Zwei Amis wollten sich unter die Deutschen mischen und Bier in einem Münchner Gasthaus trinken.
Um nicht entdeckt zu werden, kleiden sie sich wie Bayern, mit derben Schuhen, Socken, Lederhosen, Hosenträgern und Hüten, in denen Rasierpinsel stecken. Sie finden eine Kneipe, treten ein und bestellen Bier. 30 Minuten später schauen zwei amerikanische Militärpolizisten durch die Tür, sehen die beiden und nehmen sie auf der Stelle fest.
Wieso wussten sie, dass es sich um amerikanische Soldaten handelte? Weil es Schwarze waren!
Oder dieser:
»Liebst du mich wirklich?«, fragt das deutsche Mädchen, das mit dem britischen Soldaten tanzt. »Oder ist das deine Pistole?«
Ein anderer britischer Soldat betritt eine Drogerie.
»Ich möchte kaufen Nivea Creme.«
»Fünfundvierzig Pfennige«, sagt die Verkäuferin.
»Ah!«, sagt der Soldat. »Fuunf-und-veerzisch — ist das for die Pfeife?«
»Ja«, nickt die Verkäuferin, »aber auch fürs Gesicht.«
Gewöhnlich waren Barkeeper unsere ersten deutschen Kontakte. Jeder kennt den alten Witz von dem Engländer, der einen »Dry Martini« bestellt und drei Wermut serviert bekommt. Ich habe das häufig gesehen.
Noch komischer war die junge Frau, die entschlossen war, um jeden Preis Deutsch zu lernen. Als sie eine Schale mit Erdnüssen auf der Theke sieht, bittet sie den Barmann, ihr das deutsche Wort für »peanuts« zu sagen. »Penis«, sagte er, ohne mit der Wimper zu zucken.
An dieser Stelle sollte ich erwähnen, dass wir in jener Zeit allesamt unschuldige und prüde Menschen waren. Wir machten alle das Gleiche wie alle anderen auch, aber wir redeten nicht darüber. Selbst Ehepaare sprachen vom männlichen Anhängsel als »dein ... hmm ...«.
Wobei mir einfällt, dass das weibliche Gegenstück wahrscheinlich genauso bezeichnet wurde.
Kein Wunder also, dass die junge Frau, die mit dem Barmann sprach, keinen Schimmer hatte, wie das englische Wort für »Öhh ... hmm« lautete, vom lateinischen Begriff ganz zu schweigen.
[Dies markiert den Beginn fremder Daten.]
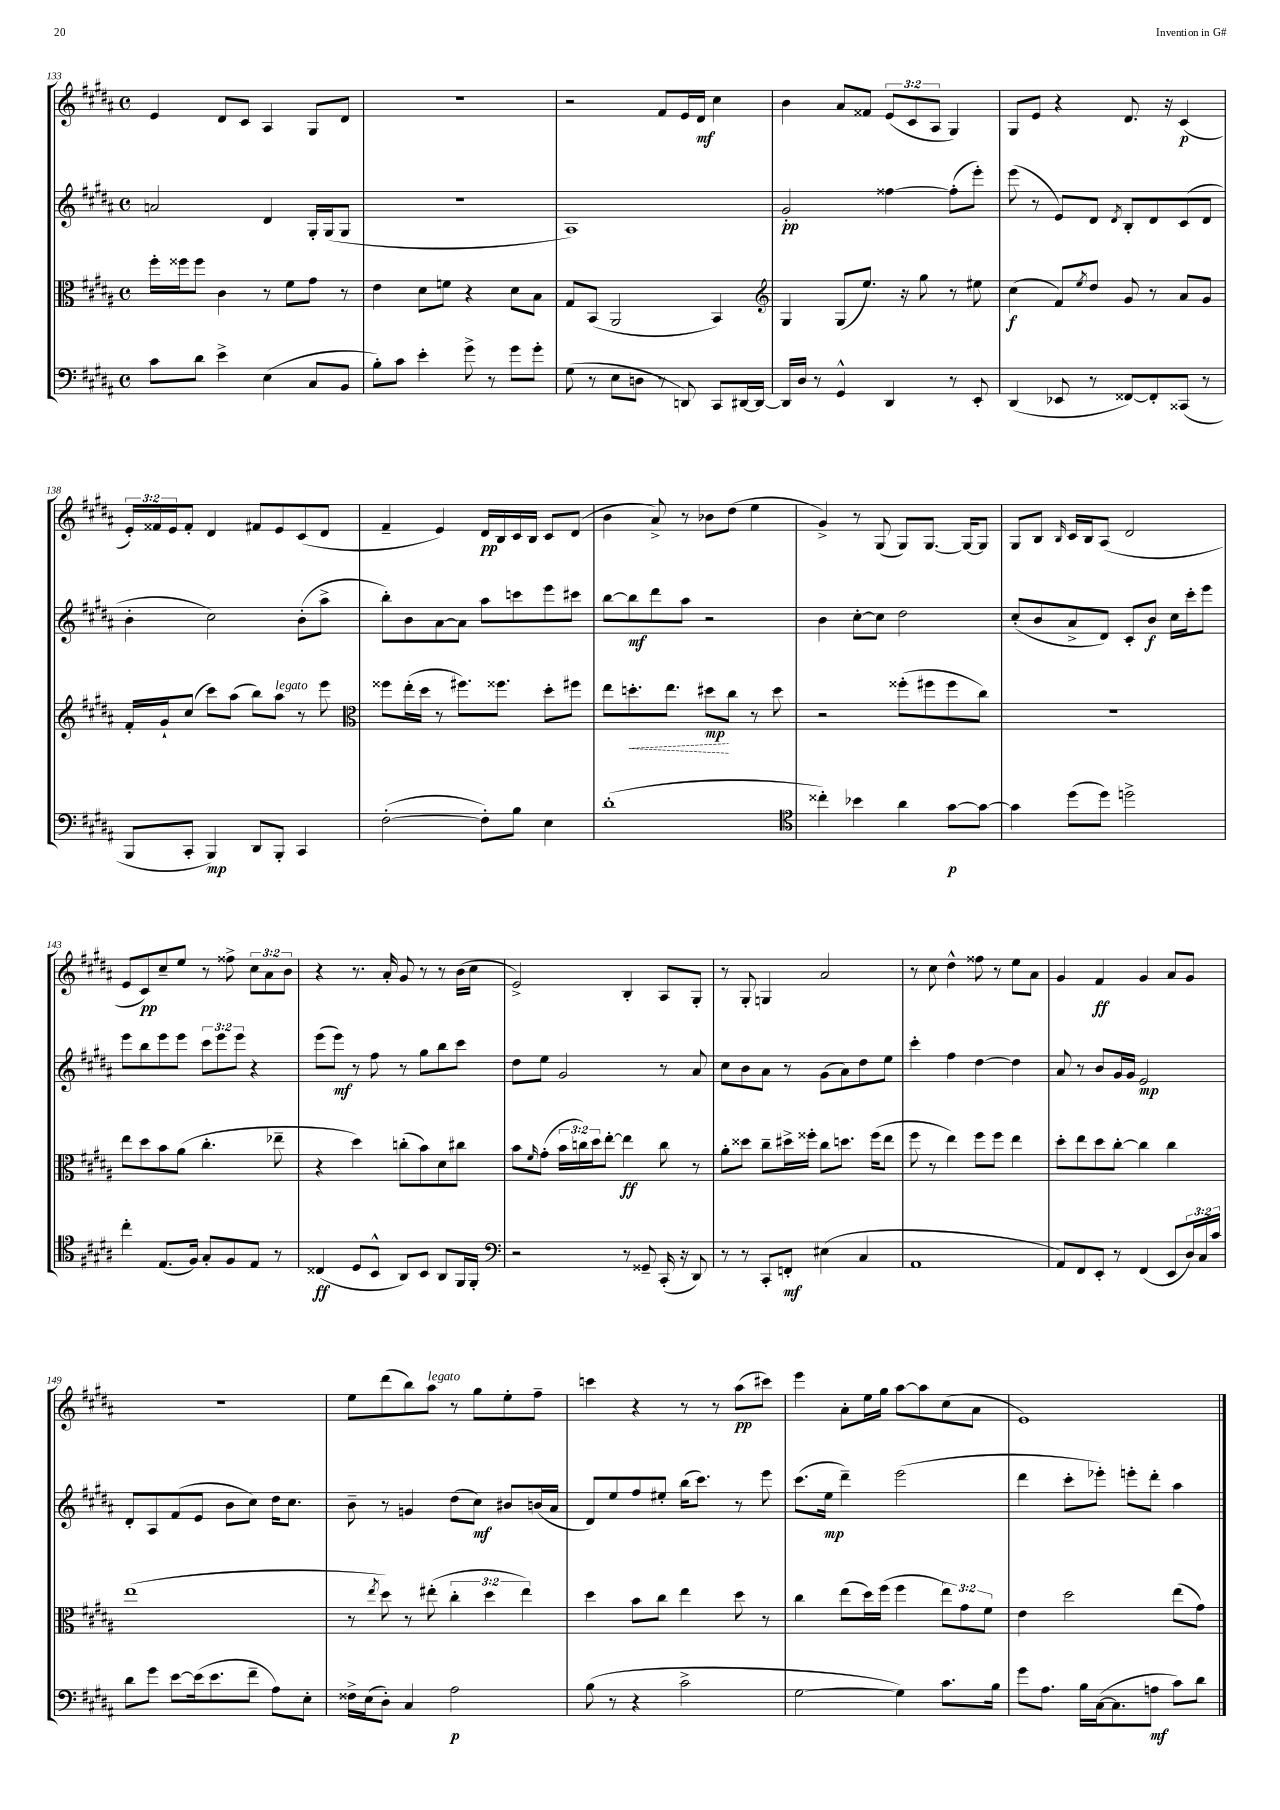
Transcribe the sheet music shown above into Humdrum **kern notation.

Also betrat sie ganz unbefangen einen deutschen Lebensmittelladen und verlangte »Ein Pfund Penis!«. Sie wäre wohl höchst überrascht gewesen, wenn sie eines Tages bekommen hätte, was sie bestellt hatte.
Es gab weitere Beispiele für »Besatzungshumor«. Den größten Spaß machte es, deutsche Redewendungen wortwörtlich ins Englische zu übersetzen.
»You are me a stamp!«, war die erste Übersetzung dieser Art, die ich hörte.
Später kamen »It is me completeley sausage!«, »You are heavy on wire«, »Equal goes it loose«, »Goes it you well?« — »Yes. Thank you for the after-question.«.
Oder in einem Restaurant:
»Medium oder durch, Sir?«
»I always like a bloody steak.«
»And some fucking chips, too?«
Eine große Quelle des Vergnügens war das Wort »Fahrt«, denn im Englischen bedeutet fart Furz.
Noch heute lachen britische Besucher über Ein- und Ausfahrt an der Autobahn, und sie fragen sich, ob das mit der Qualität der Speisen zu tun hat, die in einigen Raststätten verkauft werden.
Als ich eines Tages mit meinem Bruder, der zu Besuch war, durch Hamburg spazierte, zeigte er plötzlich unter brüllendem Gelächter auf ein Schild.
»Was ist los?«, fragte ich ihn.
»Sieh mal, was da steht! Spark-arse (Blitzarsch)!« johlte er, während ihm die Lachtränen übers Gesicht liefen.
Er hatte bis dahin noch nie eine Sparkasse gesehen! Da verwundert es nicht, dass viele von uns die Sprache nie richtig gelernt haben.